Document text:
====
If we establish the existence of a mineral reserve on any of our properties in a commercially exploitable quantity, we will require additional capital in order to develop the property into a producing mine. If we cannot raise this additional capital, we will not be able to exploit the reserve, and our business could fail.
If we do discover mineral reserves in commercially exploitable quantities on any of our properties, we will be required to expend substantial sums of money to establish the extent of the reserve, develop processes to extract it, and develop extraction and processing facilities and infrastructure. There can be no assurance that a mineral reserve will be large enough to justify commercial operations, nor can there be any assurance that we will be able to raise the funds required for development on a timely basis. If we cannot raise the necessary capital or complete the necessary facilities and infrastructure, our business may fail.
Land reclamation requirements for our properties may be burdensome and expensive.
Although variable depending on location and the governing authority, land reclamation requirements are generally imposed on mineral exploration companies (as well as companies with mining operations) in order to minimize long-term effects of land disturbance. Reclamation may include requirements to control dispersion of potentially deleterious effluents and re-establish pre-disturbance landforms and vegetation.
====
Record excerpts:
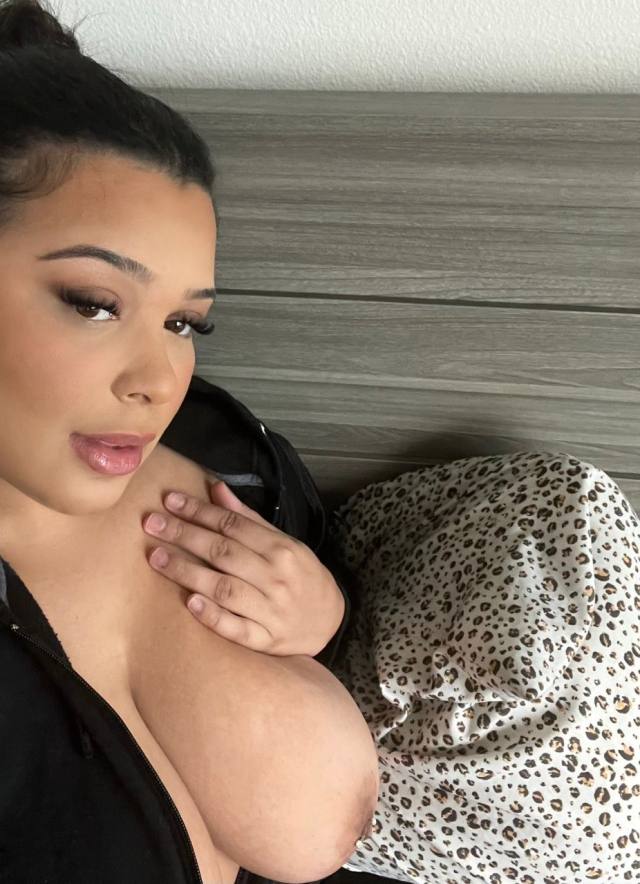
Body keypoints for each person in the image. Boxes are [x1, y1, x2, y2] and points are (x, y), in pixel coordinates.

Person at [0, 1, 380, 882]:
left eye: (183, 323)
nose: (157, 379)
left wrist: (321, 614)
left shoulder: (224, 454)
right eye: (95, 303)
====
What you need to do: In one to three sentences, explain why the mining risk passage says land reclamation requirements are generally imposed on mineral exploration companies.

Your response: Land reclamation requirements are generally imposed to minimize the long-term effects of land disturbance. To that end, reclamation may require controlling the dispersion of potentially deleterious effluents and re-establishing pre-disturbance landforms and vegetation.